One of their first ideas was to train humanoid robots to use traditional pallet jacks, which did not work. Then Warp started to find success using off-the-self robots with some additional tech retrofitted on.

“We’ve taken really, really complicated logistics problems, divided them into a lot of easily digestible, system understood and system-fed components,” Sokolovsky said. “We are now using, whether it’s AI in the form of voice, text, email, phone calls or robotics, [to make sure] that we’re unloading, storing and reloading freight. We actually think that we can actually continue this on, and really get to our goals as quickly as possible, without hiring more people.”

Troy Lester, Warp co-founder and CRO, said that these robots will help give Warp’s underlying warehouse partners — other than its Los Angeles test facility, the company doesn’t outright own the warehouses in its network — an edge, also helping to reduce labor costs.
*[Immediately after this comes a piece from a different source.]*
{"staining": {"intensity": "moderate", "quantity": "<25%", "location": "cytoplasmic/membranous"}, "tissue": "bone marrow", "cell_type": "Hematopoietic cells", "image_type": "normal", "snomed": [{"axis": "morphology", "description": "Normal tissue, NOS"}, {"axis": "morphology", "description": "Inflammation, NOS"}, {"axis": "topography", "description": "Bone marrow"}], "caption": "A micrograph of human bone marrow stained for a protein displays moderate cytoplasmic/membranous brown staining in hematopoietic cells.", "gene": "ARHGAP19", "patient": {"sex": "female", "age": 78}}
“They’re complaining to us about staffing issues all the time,” Lester said. “The labor that’s doing the work in these facilities, they’re not liking it either. So I think there is an opportunity to kind of empower those businesses to have these robotic kits that would not only help make our network better, but help make their business with other companies better as well.”

Warp raised a $10 million Series A round to help with this latest development. The round was co-led by Up.Partners and Blue Bear Capital.
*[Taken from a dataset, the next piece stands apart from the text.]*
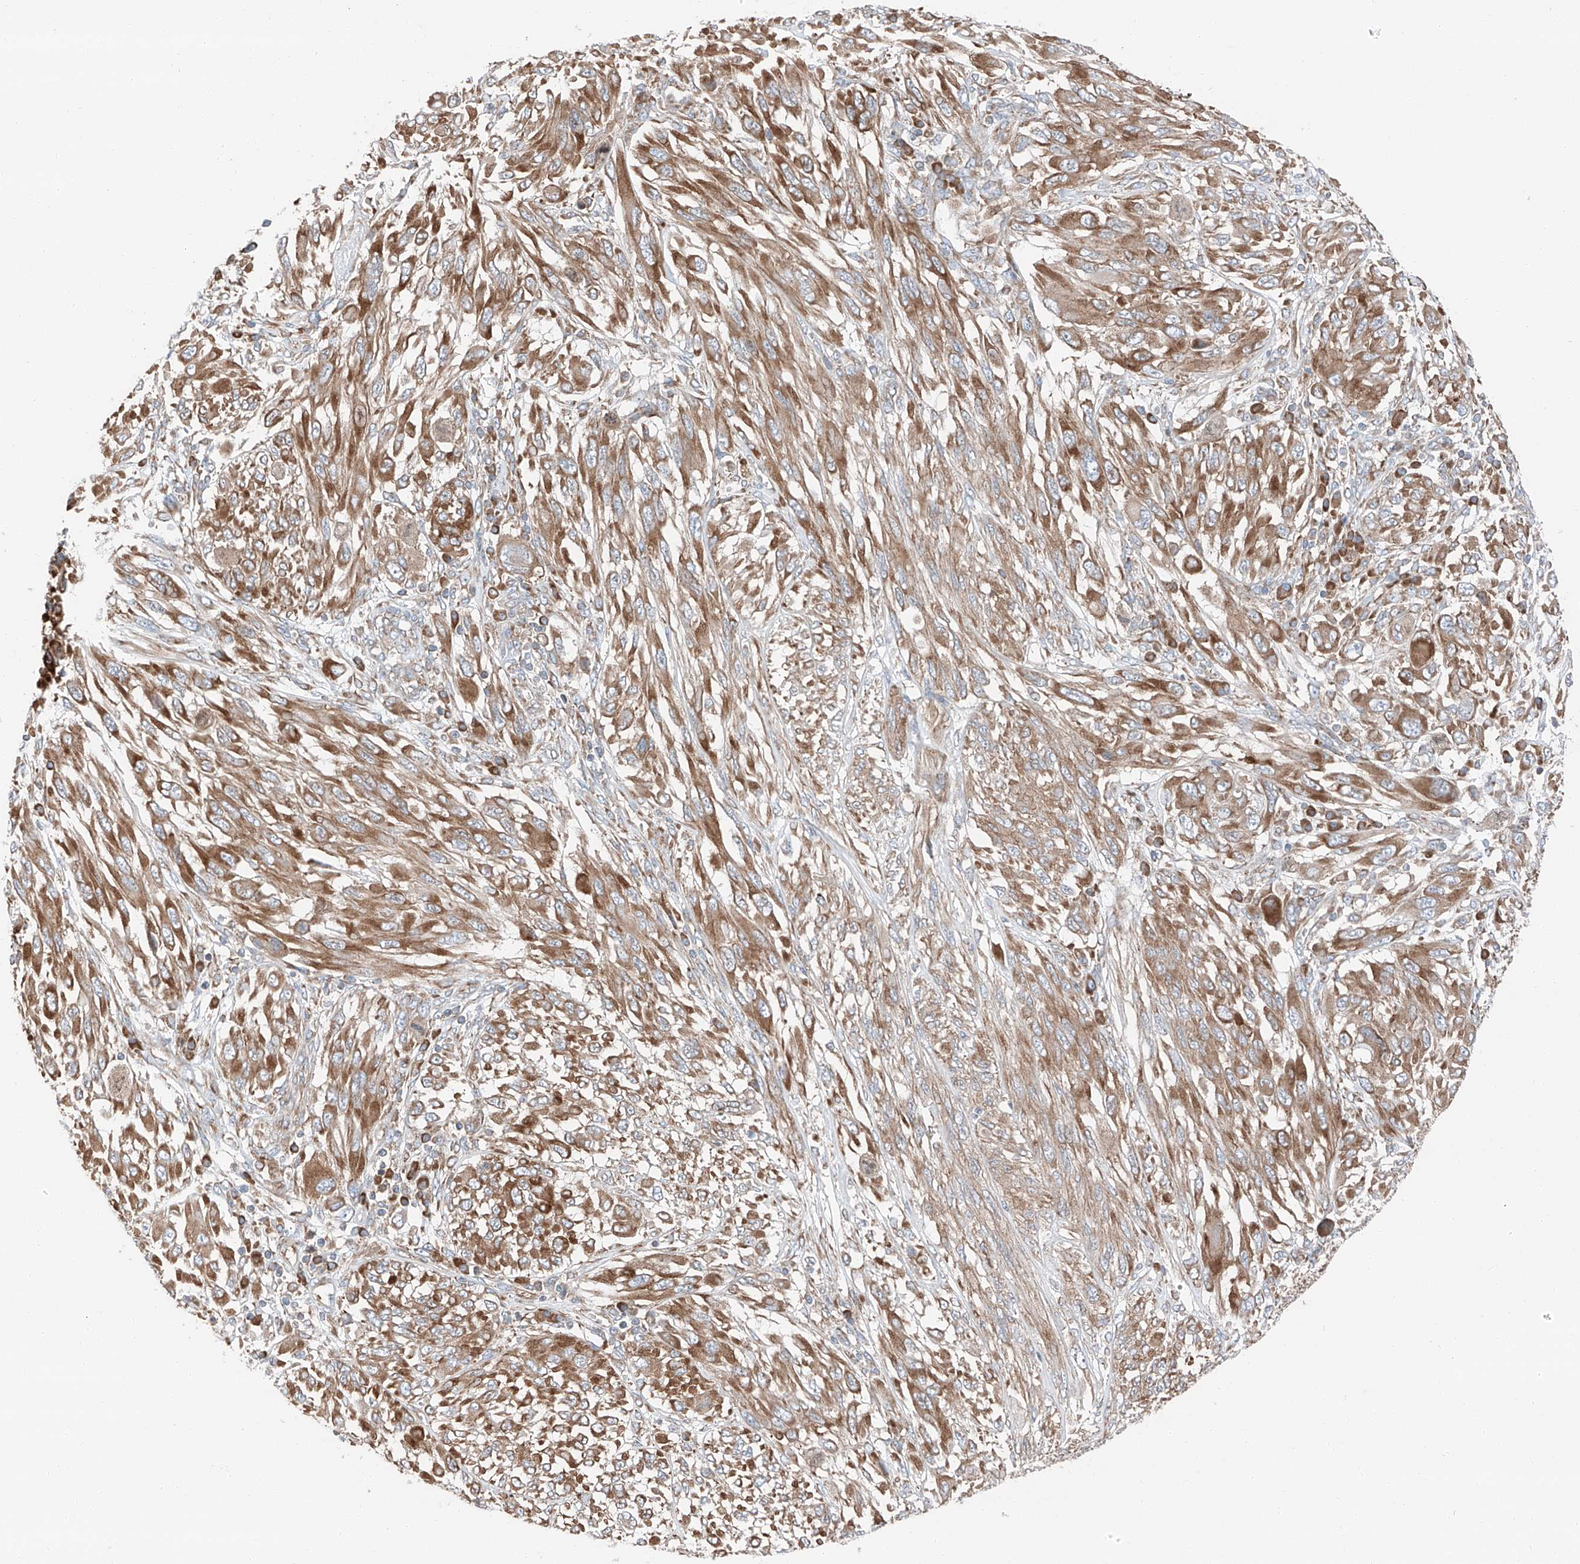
{"staining": {"intensity": "moderate", "quantity": ">75%", "location": "cytoplasmic/membranous"}, "tissue": "melanoma", "cell_type": "Tumor cells", "image_type": "cancer", "snomed": [{"axis": "morphology", "description": "Malignant melanoma, NOS"}, {"axis": "topography", "description": "Skin"}], "caption": "Immunohistochemical staining of human malignant melanoma demonstrates medium levels of moderate cytoplasmic/membranous positivity in about >75% of tumor cells.", "gene": "ZC3H15", "patient": {"sex": "female", "age": 91}}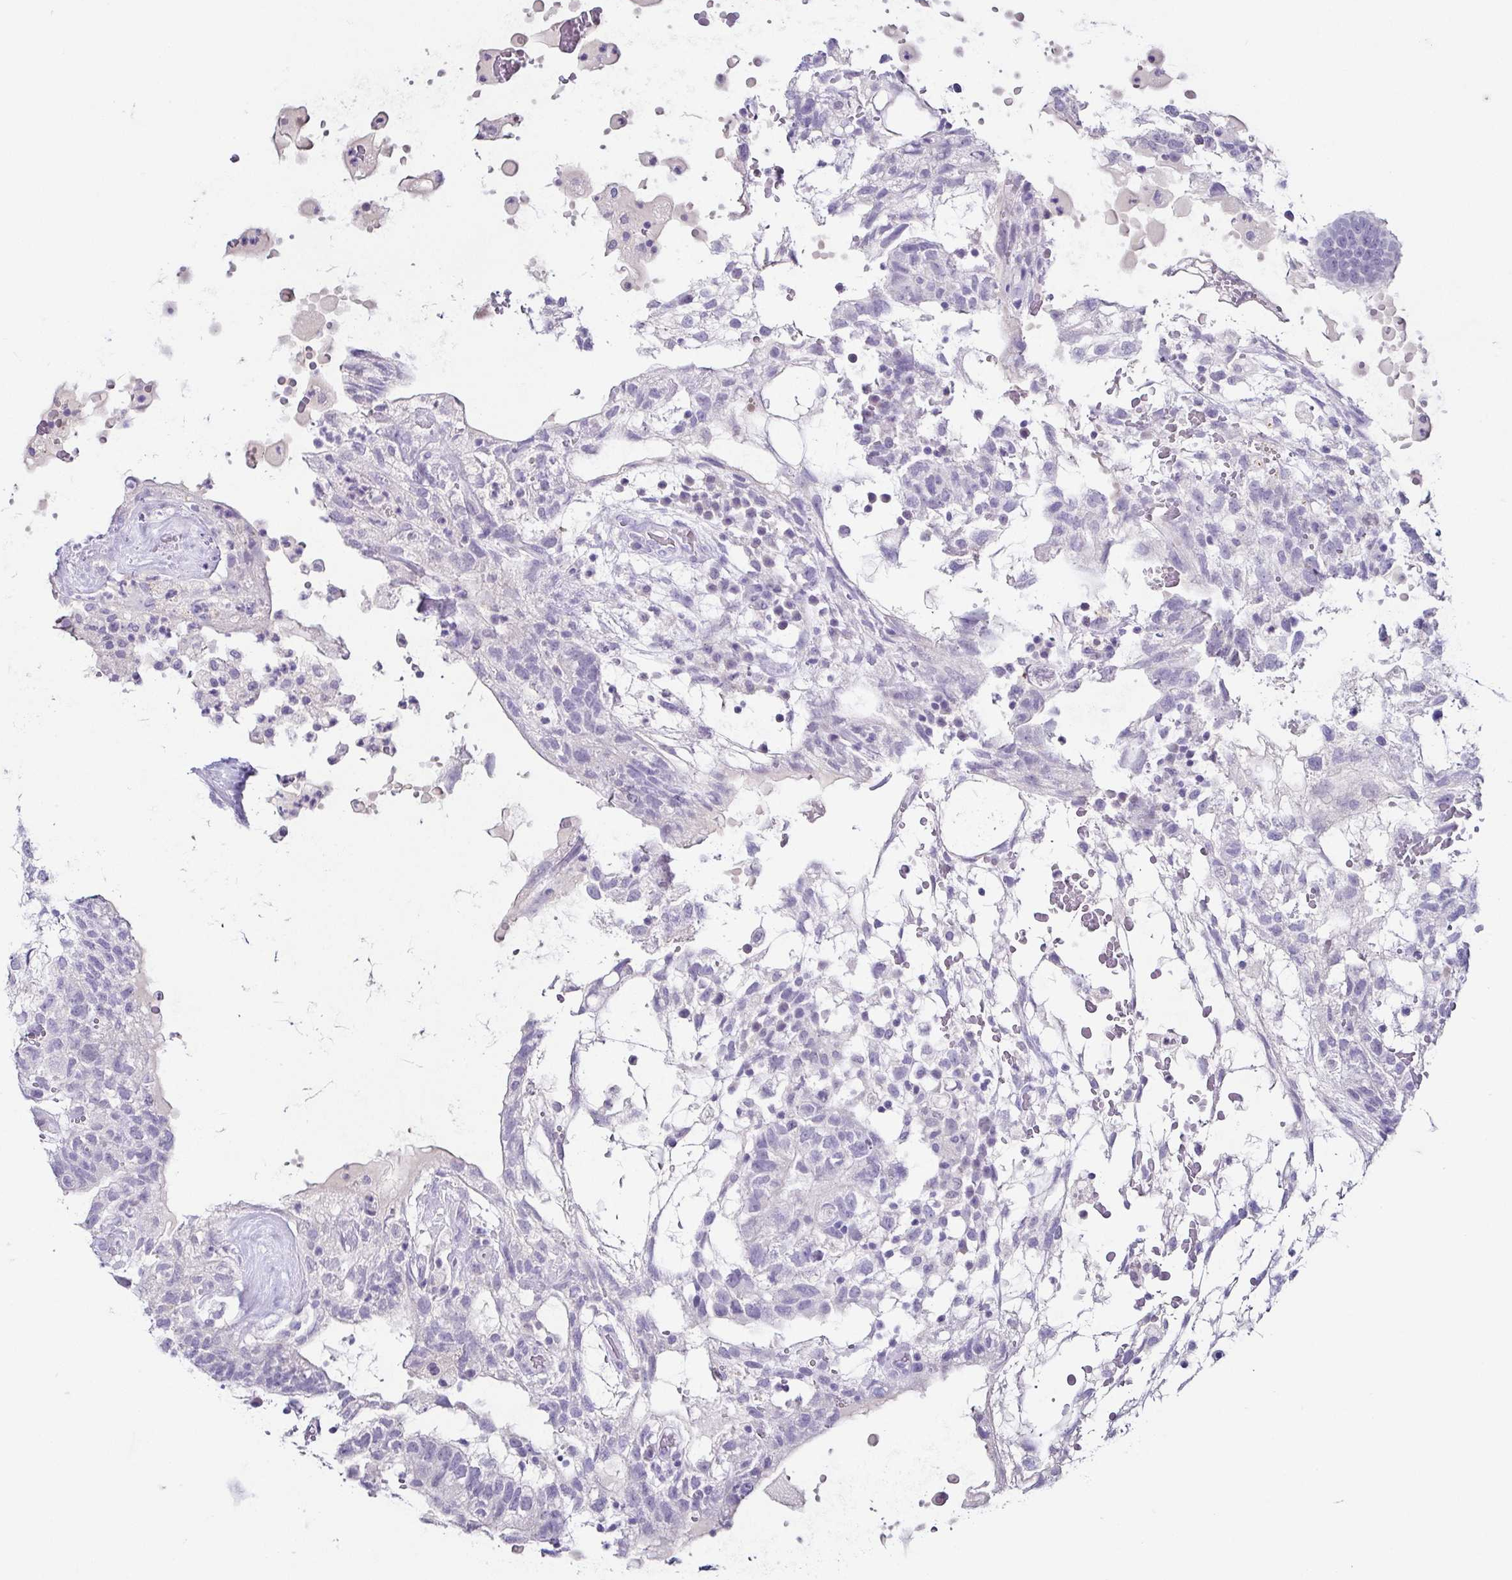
{"staining": {"intensity": "negative", "quantity": "none", "location": "none"}, "tissue": "testis cancer", "cell_type": "Tumor cells", "image_type": "cancer", "snomed": [{"axis": "morphology", "description": "Normal tissue, NOS"}, {"axis": "morphology", "description": "Carcinoma, Embryonal, NOS"}, {"axis": "topography", "description": "Testis"}], "caption": "DAB (3,3'-diaminobenzidine) immunohistochemical staining of human testis cancer (embryonal carcinoma) reveals no significant staining in tumor cells.", "gene": "TP73", "patient": {"sex": "male", "age": 32}}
Warp is testing several different versions of the robots and ambitiously claims it will start deploying this year.

Sokolovsky said Warp’s Los Angeles test facility is totally autonomous, and the company plans to start deploying these robots to warehouses in its core networks — Los Angeles, Chicago, New Jersey, Dallas, and Miami — first. Warp doesn’t plan on selling the tech outside of its hub — at least for now — because it gives Warp, and its underlying warehouse partners, a competitive advantage.

“Instead of going out and saying, hey, we’re just a robot company, AI company, and spend money on like this potential concept, it’s like, no, we’re actually a logistics company that has been really impacting and servicing our customers,” Sokolovsky said. “For the past few years now, we’ve developed an amazing system and an ecosystem that’s allowing us to deploy these kinds of automations.”